«Le colpe dei padri sono i figli». Così in un vecchio disegno di Altan causticamente venivano commentate le discendenze famose, dai rampolli dell’ultima casa regnante d’Italia fino al figlio Giorgio dell’assai più capace padre Ugo La Malfa. Perfidamente, non c’è che dire, ma non lontano dalla realtà. Se ci pensiamo un attimo, nel come si formano le nuove generazioni vengono alla luce anche i difetti delle precedenti e i risultati che si hanno non possono essere del tutto scollegati dagli errori che fanno gli educatori.
Ecco, quelle parole del grande vignettista mi sono tornate in mente negli scontri che vedono opposti Orfini e Napolitano, nelle repliche piccate di Bersani allo stesso presidente del Pd o nelle battute al vetriolo di D’Alema verso quel suo ormai ex rampollo, con tanto di suggestioni poetiche. Ora, non per difendere Orfini, ma se lui è lì per quello che è, qualche domanda i vari Napolitano, Bersani e D’Alema dovrebbero farsela, non credete? Perché è la loro idea e le loro pratiche di selezione della classe dirigente che ha dato i risultati che abbiamo in quel campo della politica. Insomma, li volevate proprio così come sono i giovani da promuovere e fare crescere, e proprio così com’erano li avete scelti, curati e favoriti. Su quelli avete puntato i vostri progetti e di questi vi siete circondati: adesso, lo spettacolo che va in scena è quanto san fare gli attori che avete preparato. E, citando io il Leopardi apprezzato dal vecchio leone della sinistra nostrana, «non so se il riso o la pietà prevale».
Ora, sinceramente, le dispute fra quei padri e figli politici interessano giusto per il tempo che intercorre tra una pedalata e l’altra di un ciclista al Giro, e infatti ne parlo oggi proprio perché gli aspiranti alla maglia rosa riposano. Però è comunque sempre un esercizio divertente quello di misurare quanto i primi somiglino ai secondi, seppur gli uni continuamente rinneghino gli altri e viceversa.

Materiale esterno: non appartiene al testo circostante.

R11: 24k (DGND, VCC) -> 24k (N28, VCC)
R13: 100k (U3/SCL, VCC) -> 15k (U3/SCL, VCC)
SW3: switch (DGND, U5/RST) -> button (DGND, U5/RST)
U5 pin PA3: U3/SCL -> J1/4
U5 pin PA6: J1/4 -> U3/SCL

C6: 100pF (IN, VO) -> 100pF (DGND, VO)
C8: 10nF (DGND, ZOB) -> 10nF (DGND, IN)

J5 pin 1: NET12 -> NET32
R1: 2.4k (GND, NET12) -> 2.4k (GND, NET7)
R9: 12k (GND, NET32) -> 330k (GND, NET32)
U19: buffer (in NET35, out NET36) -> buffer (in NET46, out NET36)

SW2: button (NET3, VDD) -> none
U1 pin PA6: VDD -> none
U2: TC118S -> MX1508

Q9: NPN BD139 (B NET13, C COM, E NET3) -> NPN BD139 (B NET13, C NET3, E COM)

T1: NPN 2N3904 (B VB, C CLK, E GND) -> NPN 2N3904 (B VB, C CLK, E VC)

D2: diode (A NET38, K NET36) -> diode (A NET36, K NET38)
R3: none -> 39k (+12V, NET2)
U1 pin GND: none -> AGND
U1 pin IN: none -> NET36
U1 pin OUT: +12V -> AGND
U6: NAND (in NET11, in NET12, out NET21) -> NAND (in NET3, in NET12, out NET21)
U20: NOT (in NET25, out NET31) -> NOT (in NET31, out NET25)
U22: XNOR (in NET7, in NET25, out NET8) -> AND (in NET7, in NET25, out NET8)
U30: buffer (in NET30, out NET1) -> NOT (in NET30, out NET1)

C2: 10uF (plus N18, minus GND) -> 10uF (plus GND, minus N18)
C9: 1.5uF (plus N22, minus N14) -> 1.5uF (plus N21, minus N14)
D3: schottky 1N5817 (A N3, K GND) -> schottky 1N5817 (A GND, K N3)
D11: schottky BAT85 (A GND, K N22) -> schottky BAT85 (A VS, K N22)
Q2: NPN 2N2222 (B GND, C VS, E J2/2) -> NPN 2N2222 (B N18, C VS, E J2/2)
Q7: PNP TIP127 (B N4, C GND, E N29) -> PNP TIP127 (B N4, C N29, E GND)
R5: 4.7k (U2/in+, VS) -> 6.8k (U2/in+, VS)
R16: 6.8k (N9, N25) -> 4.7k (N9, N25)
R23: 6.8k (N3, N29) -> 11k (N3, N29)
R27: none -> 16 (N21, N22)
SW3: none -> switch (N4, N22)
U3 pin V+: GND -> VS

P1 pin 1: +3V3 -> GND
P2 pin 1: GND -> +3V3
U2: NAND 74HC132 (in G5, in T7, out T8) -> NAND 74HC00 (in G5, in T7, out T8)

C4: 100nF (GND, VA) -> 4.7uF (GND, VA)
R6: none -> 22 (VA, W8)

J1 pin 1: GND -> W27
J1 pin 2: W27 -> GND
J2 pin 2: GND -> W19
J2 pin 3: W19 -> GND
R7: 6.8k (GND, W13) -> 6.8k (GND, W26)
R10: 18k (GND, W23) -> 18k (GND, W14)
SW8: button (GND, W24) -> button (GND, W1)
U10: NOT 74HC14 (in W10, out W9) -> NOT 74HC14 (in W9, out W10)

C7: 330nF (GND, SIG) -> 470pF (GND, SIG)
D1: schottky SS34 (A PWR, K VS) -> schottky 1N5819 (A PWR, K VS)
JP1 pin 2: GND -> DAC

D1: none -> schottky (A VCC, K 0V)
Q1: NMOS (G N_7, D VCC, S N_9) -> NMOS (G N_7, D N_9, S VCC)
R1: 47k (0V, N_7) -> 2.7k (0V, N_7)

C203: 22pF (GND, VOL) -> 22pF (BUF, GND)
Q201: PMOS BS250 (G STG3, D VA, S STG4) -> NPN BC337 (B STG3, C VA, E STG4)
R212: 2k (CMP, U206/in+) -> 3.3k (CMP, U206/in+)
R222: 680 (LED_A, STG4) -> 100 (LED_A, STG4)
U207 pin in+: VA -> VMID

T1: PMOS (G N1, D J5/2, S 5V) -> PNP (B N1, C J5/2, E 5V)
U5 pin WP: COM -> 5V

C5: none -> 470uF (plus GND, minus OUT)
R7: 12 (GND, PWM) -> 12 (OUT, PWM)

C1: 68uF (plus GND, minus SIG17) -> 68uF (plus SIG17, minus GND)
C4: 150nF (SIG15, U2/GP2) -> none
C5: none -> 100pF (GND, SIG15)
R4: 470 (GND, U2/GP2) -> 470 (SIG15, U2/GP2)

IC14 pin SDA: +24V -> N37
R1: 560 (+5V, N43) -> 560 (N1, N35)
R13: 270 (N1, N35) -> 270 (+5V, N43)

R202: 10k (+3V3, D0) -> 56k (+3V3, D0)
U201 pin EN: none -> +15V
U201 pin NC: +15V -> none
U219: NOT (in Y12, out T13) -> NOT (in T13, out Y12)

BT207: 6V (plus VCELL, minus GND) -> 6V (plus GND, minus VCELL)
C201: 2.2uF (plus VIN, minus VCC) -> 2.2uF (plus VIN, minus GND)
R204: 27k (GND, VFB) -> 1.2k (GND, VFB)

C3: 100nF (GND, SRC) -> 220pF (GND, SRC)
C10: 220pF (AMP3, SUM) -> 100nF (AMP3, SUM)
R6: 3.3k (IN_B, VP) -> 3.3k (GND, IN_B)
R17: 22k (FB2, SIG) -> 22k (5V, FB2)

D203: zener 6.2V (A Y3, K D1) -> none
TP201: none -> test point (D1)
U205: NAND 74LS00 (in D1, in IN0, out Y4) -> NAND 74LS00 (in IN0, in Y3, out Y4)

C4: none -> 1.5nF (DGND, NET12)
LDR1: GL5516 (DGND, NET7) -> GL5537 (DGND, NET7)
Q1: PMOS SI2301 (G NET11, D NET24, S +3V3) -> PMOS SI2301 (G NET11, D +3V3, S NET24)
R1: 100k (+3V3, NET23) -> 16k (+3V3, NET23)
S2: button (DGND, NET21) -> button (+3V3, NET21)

Divertente, oddio; curioso, diciamo.
I D’Alema- Bersani – Napolitano non si chiedevano proprio come li volevano “i loro figli”, i rampolli, la nuova classe dirigente: li volevano che vincessero, che vincessero subito, ad ogni costo, con qualunque mezzuccio. Avevano già loro perso la bussola, l’orientamento circa cosa e chi dovevano rappresentare.
Li metterei tutti insieme, padri e figli , forse i primi con qualche porzione di cultura in più quindi – a mio parere – perfino più colpevoli proprio perché “navigati”.
Tutti insieme li manderei a casa e zitti.